**EXERCISE TASKS:**
A: In the apartment renovation passage below, reproduce the text beginning at the words "A series of" and stopping after the words "the spaces sing.".
B: Translate this sentence from the apartment renovation passage into Spanish: "Finally, the extremely high-quality plaster and paint finish really make the spaces sing."

**READING PASSAGE:**
******

The doctor’s primary goal was to restore this historic, landmarked, Rosario Candela-designed space built in 1930 back to its original elegance. Important to him was to maintain the grand scale of the formal front rooms along with their classic moldings. For Denise Green, whose body of work is a study in color, a warm but neutral palette with simple but crisp detailing was critical to create a backdrop for the couple’s extensive art collection, including her own work. A lover of books, places to read and store many large format art books was also paramount.
A range of design elements, from carefully constructed spatial frames to the choice of sophisticated but subtle materials and colors inserted into this pre-war shell – with its brick courtyard and elaborate wrought iron gates – conspire to make the renovated space a true example of stunning architecture.
A series of framed openings, accented in deeply articulated moldings in the formal spaces and “outlined” in clean, modern reveals at the more intimately scaled spaces, focus the eye on objects and artwork collected by the couple over many years, including pieces by Jene Highstein, Tony Smith, Alan Turner, David Headley, Joseph Beuys, Keith Sonnier, Duke Ellington and Denise Green herself. Additionally, the various scale relationships between the grand Gallery with its archway and stair, and the more delicately-scaled and detailed rooms that extend off of it, heighten the contrast of programs and uses. Finally, the extremely high-quality plaster and paint finish really make the spaces sing.
However, the use of sophisticated but subtle materials and colors probably best represents the project’s luxurious aesthetic. Random-length Honduran Mahogany wood flooring that runs throughout the apartment in a clear finish, which brings out the graining, is truly striking. The selection of a variety of natural stones, much of which is installed in full slabs, creates a rich yet soothing aura in the Art Deco Entry Vestibule [a combination of polished Absolute Black Granite, Corinthian Beige and Crema Bianco], the Kitchen [soft Rosa Aurora veined marble] and the Master Bathroom [full slabs of exotic green-brown Madreperola].
When asked which elements of the design LUBRANO CIAVARRA ARCHITECTS is most proud of, Lea Ciavarra responded: “The way the framed views throughout are created by either a presence or absence of molding, depending on the relative formality or informality of a given room.” Anne Marie Lubrano elaborates: “Highly volumetric traditional moldings recalling the original 1930 details are abstracted and reversed in the more intimately scaled private spaces that receive a tall, but flush wood baseboard, and 3/4” thick hardwood frames at door openings and bookshelves, all articulated with a 1/2” deep reveal creating shadow lines.” This complex detailing was extremely well executed by the General Contractors, “Interior Alterations, Inc”.

******

**Saved data entries:**

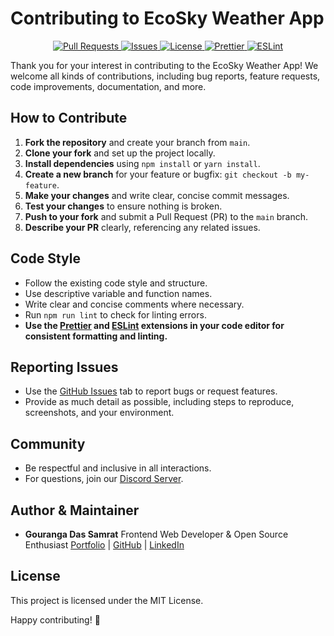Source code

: # Contributing to EcoSky Weather App

<p align="center">
  <a href="https://github.com/GourangaDasSamrat/React-Weather-App/pulls">
    <img src="https://img.shields.io/github/issues-pr/GourangaDasSamrat/React-Weather-App?style=for-the-badge" alt="Pull Requests">
  </a>
  <a href="https://github.com/GourangaDasSamrat/React-Weather-App/issues">
    <img src="https://img.shields.io/github/issues/GourangaDasSamrat/React-Weather-App?style=for-the-badge" alt="Issues">
  </a>
  <a href="https://github.com/GourangaDasSamrat/React-Weather-App/blob/main/LICENSE">
    <img src="https://img.shields.io/github/license/GourangaDasSamrat/React-Weather-App?style=for-the-badge" alt="License">
  </a>
  <a href="https://marketplace.visualstudio.com/items?itemName=esbenp.prettier-vscode">
    <img src="https://img.shields.io/badge/Code%20Style-Prettier-F7B93E?style=for-the-badge&logo=prettier" alt="Prettier">
  </a>
  <a href="https://marketplace.visualstudio.com/items?itemName=dbaeumer.vscode-eslint">
    <img src="https://img.shields.io/badge/Lint-ESLint-4B32C3?style=for-the-badge&logo=eslint" alt="ESLint">
  </a>
</p>

Thank you for your interest in contributing to the EcoSky Weather App! We welcome all kinds of contributions, including bug reports, feature requests, code improvements, documentation, and more.

## How to Contribute

1. **Fork the repository** and create your branch from `main`.
2. **Clone your fork** and set up the project locally.
3. **Install dependencies** using `npm install` or `yarn install`.
4. **Create a new branch** for your feature or bugfix: `git checkout -b my-feature`.
5. **Make your changes** and write clear, concise commit messages.
6. **Test your changes** to ensure nothing is broken.
7. **Push to your fork** and submit a Pull Request (PR) to the `main` branch.
8. **Describe your PR** clearly, referencing any related issues.

## Code Style

- Follow the existing code style and structure.
- Use descriptive variable and function names.
- Write clear and concise comments where necessary.
- Run `npm run lint` to check for linting errors.
- **Use the [Prettier](https://marketplace.visualstudio.com/items?itemName=esbenp.prettier-vscode) and [ESLint](https://marketplace.visualstudio.com/items?itemName=dbaeumer.vscode-eslint) extensions in your code editor for consistent formatting and linting.**

## Reporting Issues

- Use the [GitHub Issues](../../issues) tab to report bugs or request features.
- Provide as much detail as possible, including steps to reproduce, screenshots, and your environment.

## Community

- Be respectful and inclusive in all interactions.
- For questions, join our [Discord Server](https://discord.gg/ByjVd6KZdV).

## Author & Maintainer

- **Gouranga Das Samrat**
  Frontend Web Developer & Open Source Enthusiast
  [Portfolio](https://gouranga-das.netlify.app/) | [GitHub](https://github.com/GourangaDasSamrat) | [LinkedIn](https://www.linkedin.com/in/gouranga-das-samrat/)

## License

This project is licensed under the MIT License.

Happy contributing! 🎉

******

**WRITTEN ANSWERS:**
A:
A series of framed openings, accented in deeply articulated moldings in the formal spaces and “outlined” in clean, modern reveals at the more intimately scaled spaces, focus the eye on objects and artwork collected by the couple over many years, including pieces by Jene Highstein, Tony Smith, Alan Turner, David Headley, Joseph Beuys, Keith Sonnier, Duke Ellington and Denise Green herself. Additionally, the various scale relationships between the grand Gallery with its archway and stair, and the more delicately-scaled and detailed rooms that extend off of it, heighten the contrast of programs and uses. Finally, the extremely high-quality plaster and paint finish really make the spaces sing.

B: Por último, el acabado de yeso y pintura de altísima calidad hace que los espacios realmente resplandezcan.